KVII-TV currently broadcasts the full ABC network schedule, with the only programming preemptions being the ABC News Brief seen during ABC Daytime programming, and situations in which preemption of the network's daytime and prime time programs is necessary to allow the main channel to provide extended coverage of breaking news or severe weather events. The station carries the network's Sunday morning political/news discussion program This Week live via its Eastern Time Zone feed, due to its broadcast of the Sinclair-produced investigative news program Full Measure and locally based Quail Creek Church's weekly televised services.
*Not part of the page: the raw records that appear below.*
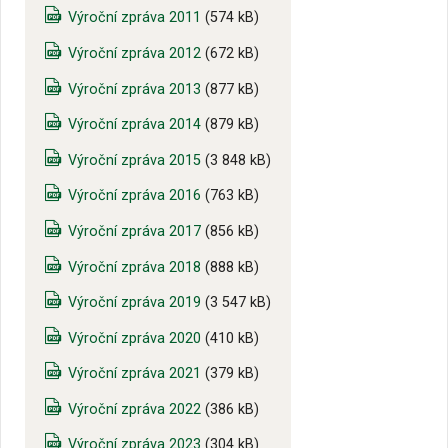
Výroční zpráva 2011
(574 kB)
Výroční zpráva 2012
(672 kB)
Výroční zpráva 2013
(877 kB)
Výroční zpráva 2014
(879 kB)
Výroční zpráva 2015
(3 848 kB)
Výroční zpráva 2016
(763 kB)
Výroční zpráva 2017
(856 kB)
Výroční zpráva 2018
(888 kB)
Výroční zpráva 2019
(3 547 kB)
Výroční zpráva 2020
(410 kB)
Výroční zpráva 2021
(379 kB)
Výroční zpráva 2022
(386 kB)
Výroční zpráva 2023
(304 kB)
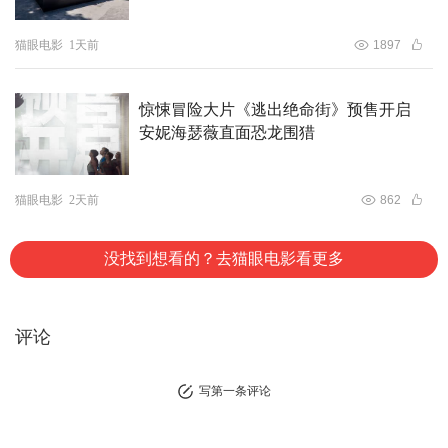
猫眼电影
1天前
1897
惊悚冒险大片《逃出绝命街》预售开启
安妮海瑟薇直面恐龙围猎
猫眼电影
2天前
862
没找到想看的？去猫眼电影看更多
评论
写第一条评论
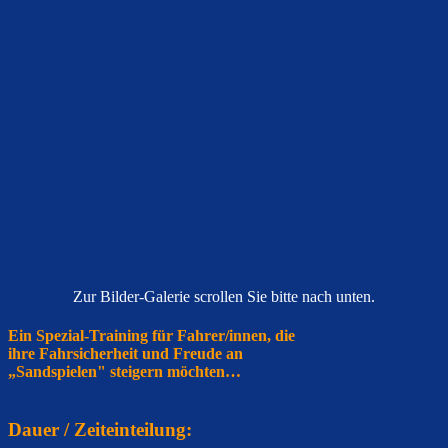
Zur Bilder-Galerie scrollen Sie bitte nach unten.
Ein Spezial-Training für Fahrer/innen, die
ihre Fahrsicherheit und Freude an
„Sandspielen" steigern möchten…
Dauer / Zeiteinteilung:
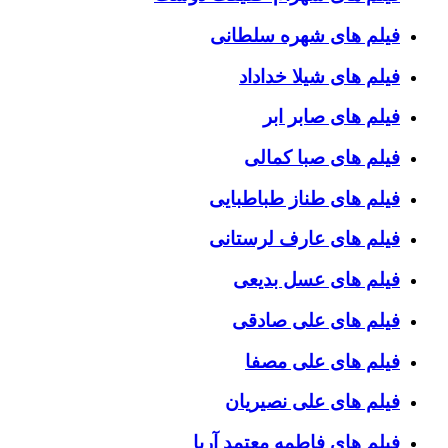
فیلم های شهره سلطانی
فیلم های شیلا خداداد
فیلم های صابر ابر
فیلم های صبا کمالی
فیلم های طناز طباطبایی
فیلم های عارف لرستانی
فیلم های عسل بدیعی
فیلم های علی صادقی
فیلم های علی مصفا
فیلم های علی نصیریان
فیلم های فاطمه معتمد آریا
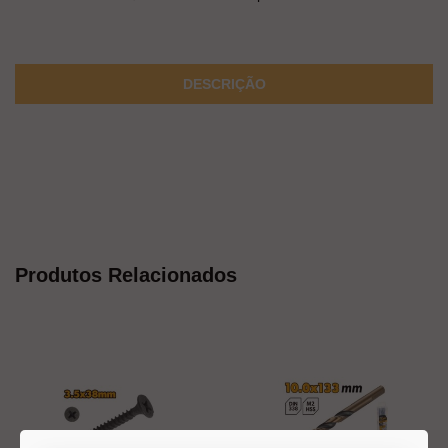
DESCRIÇÃO
Produtos Relacionados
Starting with the 2002–03 season and ending in its final season, KVII broadcast The Oprah Winfrey Show to viewers in the Texas Panhandle; before that time, NBC affiliate KAMR had aired the show for several years from its 1986–87 start when the station replaced it with The Wayne Brady Show.

News operation

, KVII-TV presently broadcasts 25 hours, 5 minutes of locally produced newscasts each week. In addition, KVII produces five hours of locally produced newscasts each week for its CW-affiliated subchannel KVII-DT2. The station may also simulcast long-form severe weather coverage on KVII-DT2 in the event that a tornado warning is issued for any county within the Texas and Oklahoma Panhandles as well as Eastern New Mexico.
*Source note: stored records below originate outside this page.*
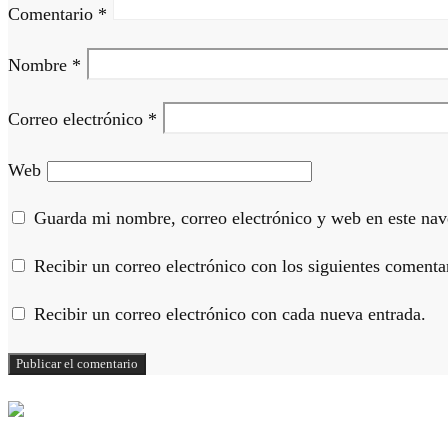
Comentario
*
Nombre
*
Correo electrónico
*
Web
Guarda mi nombre, correo electrónico y web en este nav
Recibir un correo electrónico con los siguientes comentar
Recibir un correo electrónico con cada nueva entrada.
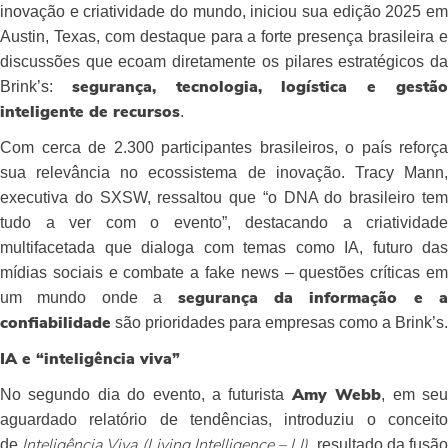
inovação e criatividade do mundo, iniciou sua edição 2025 em
Austin, Texas, com destaque para a forte presença brasileira e
discussões que ecoam diretamente os pilares estratégicos da
Brink’s:
segurança, tecnologia, logística e gestã
.
inteligente de recursos
Com cerca de 2.300 participantes brasileiros, o país reforça
sua relevância no ecossistema de inovação. Tracy Mann,
executiva do SXSW, ressaltou que “o DNA do brasileiro tem
tudo a ver com o evento”, destacando a criatividade
multifacetada que dialoga com temas como IA, futuro das
mídias sociais e combate a fake news – questões críticas em
um mundo onde a
segurança da informação e a
são prioridades para empresas como a Brink’s.
confiabilidade
IA e “inteligência viva”
No segundo dia do evento, a futurista
, em se
Amy Webb
aguardado relatório de tendências, introduziu o conceito
de
, resultado da fusã
Inteligência Viva (Living Intelligence – LI)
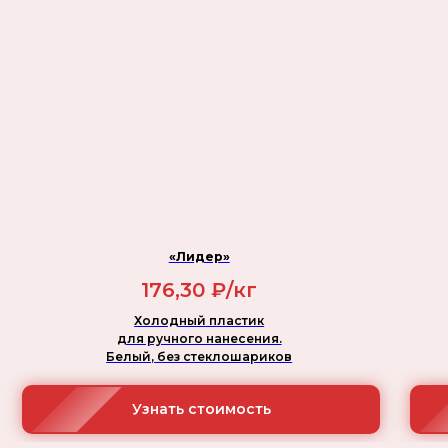
«Лидер»
176,30 ₽/кг
Холодный пластик
для ручного нанесения.
Белый, без стеклошариков
Узнать стоимость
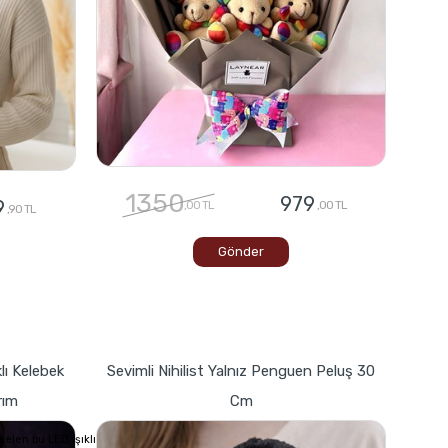
1350
979
9
,00 TL
,00 TL
,90 TL
Gönder
lı Kelebek
Sevimli Nihilist Yalnız Penguen Peluş 30
rım
Cm
elen bu LED ışıklı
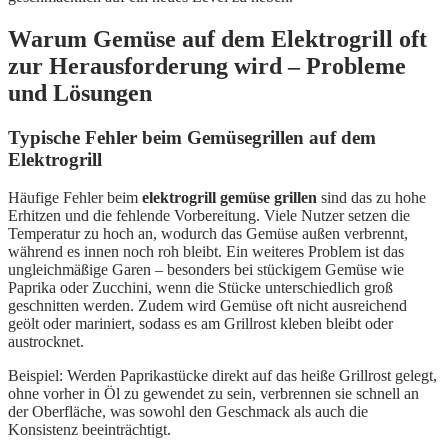
Warum Gemüse auf dem Elektrogrill oft
zur Herausforderung wird – Probleme
und Lösungen
Typische Fehler beim Gemüsegrillen auf dem
Elektrogrill
Häufige Fehler beim
elektrogrill gemüse grillen
sind das zu hohe
Erhitzen und die fehlende Vorbereitung. Viele Nutzer setzen die
Temperatur zu hoch an, wodurch das Gemüse außen verbrennt,
während es innen noch roh bleibt. Ein weiteres Problem ist das
ungleichmäßige Garen – besonders bei stückigem Gemüse wie
Paprika oder Zucchini, wenn die Stücke unterschiedlich groß
geschnitten werden. Zudem wird Gemüse oft nicht ausreichend
geölt oder mariniert, sodass es am Grillrost kleben bleibt oder
austrocknet.
Beispiel: Werden Paprikastücke direkt auf das heiße Grillrost gelegt,
ohne vorher in Öl zu gewendet zu sein, verbrennen sie schnell an
der Oberfläche, was sowohl den Geschmack als auch die
Konsistenz beeinträchtigt.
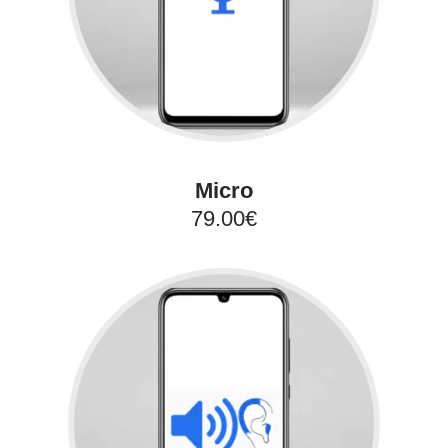
Micro
79.00€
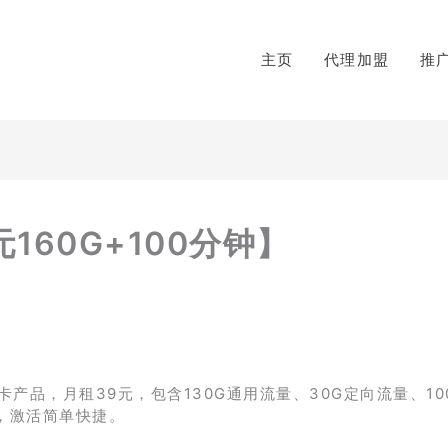
主页
代理加盟
推
160G+100分钟】
品，月租39元，包含130G通用流量、30G定向流量、10
，激活简单快捷。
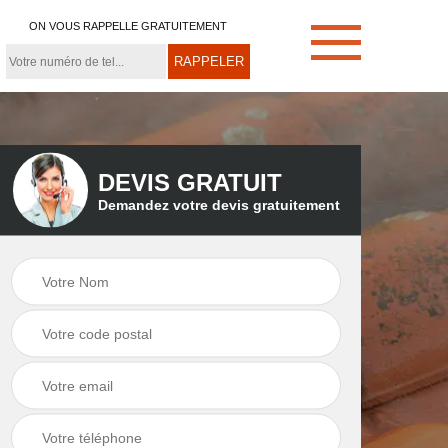
ON VOUS RAPPELLE GRATUITEMENT
DEVIS GRATUIT
Demandez votre devis gratuitement
e
Démoussage de
Couvreur zingueur
toiture 21
21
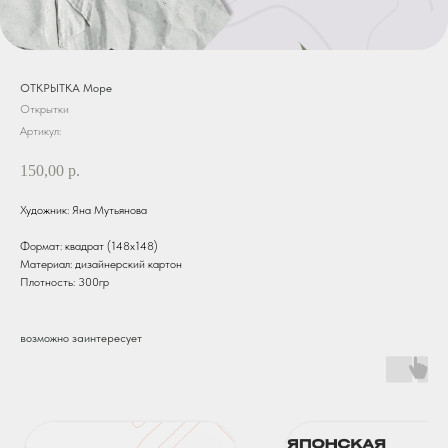
ОТКРЫТКА Море
Открытки
Артикул:
150,00
р.
Художник: Яна Мутьянова
Формат: квадрат (148х148)
Материал: дизайнерский картон
Плотность: 300гр
возможно заинтересует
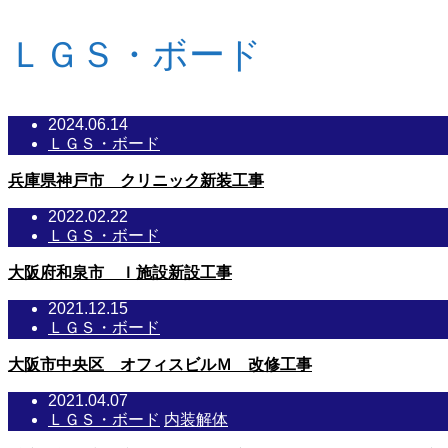
ＬＧＳ・ボード
2024.06.14
ＬＧＳ・ボード
兵庫県神戸市 クリニック新装工事
2022.02.22
ＬＧＳ・ボード
大阪府和泉市 Ｉ施設新設工事
2021.12.15
ＬＧＳ・ボード
大阪市中央区 オフィスビルＭ 改修工事
2021.04.07
ＬＧＳ・ボード
内装解体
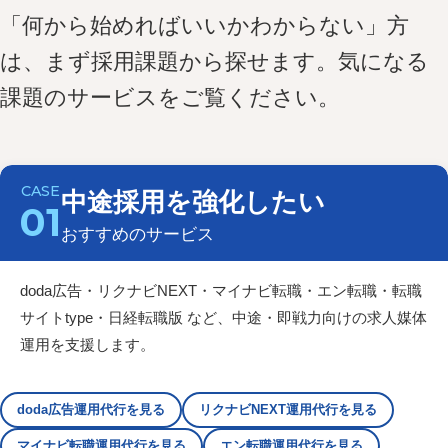
「何から始めればいいかわからない」方
は、まず採用課題から探せます。気になる
課題のサービスをご覧ください。
中途採用を強化したい
01
おすすめのサービス
doda広告・リクナビNEXT・マイナビ転職・エン転職・転職
サイトtype・日経転職版 など、中途・即戦力向けの求人媒体
運用を支援します。
doda広告運用代行を見る
リクナビNEXT運用代行を見る
マイナビ転職運用代行を見る
エン転職運用代行を見る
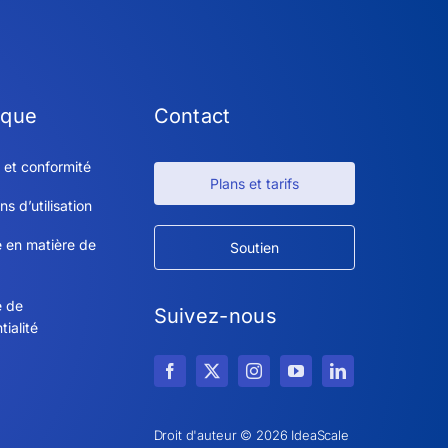
ique
Contact
 et conformité
Plans et tarifs
ns d’utilisation
e en matière de
Soutien
e de
Suivez-nous
tialité
Droit d'auteur © 2026 IdeaScale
The ProNews title had been used at KVII-TV continuously since Marsh Media purchased the station from John Walton in late 1967. For many years, the 10 p.m. edition of ProNews was a 45-minute broadcast, but has been truncated back to 35 minutes in recent years. Also, ProNews 7 broadcast a noon newscast on Sundays during the 1970s and 1980s, along with the noon broadcast Monday through Friday.
On February 6, 2012, KVII began producing a half-hour prime time newscast at 9 p.m. for KVII-DT2, which aired only on Monday through Friday nights, under the title ProNews 7 at 9:00. The KVII-produced program would gain additional prime-time news competitors beginning with the launch of a half-hour prime-time newscast in that timeslot on KCIT, a program that NBC-affiliated sister station KAMR-TV began producing for the Fox affiliate in March 2001 after the station brought back a newscast for channel 14 after a 6-year absence.
On April 6, 2015, KVII unveiled a new studio, and discontinued the previous Pro News 7 brand in favor of simply ABC 7 News.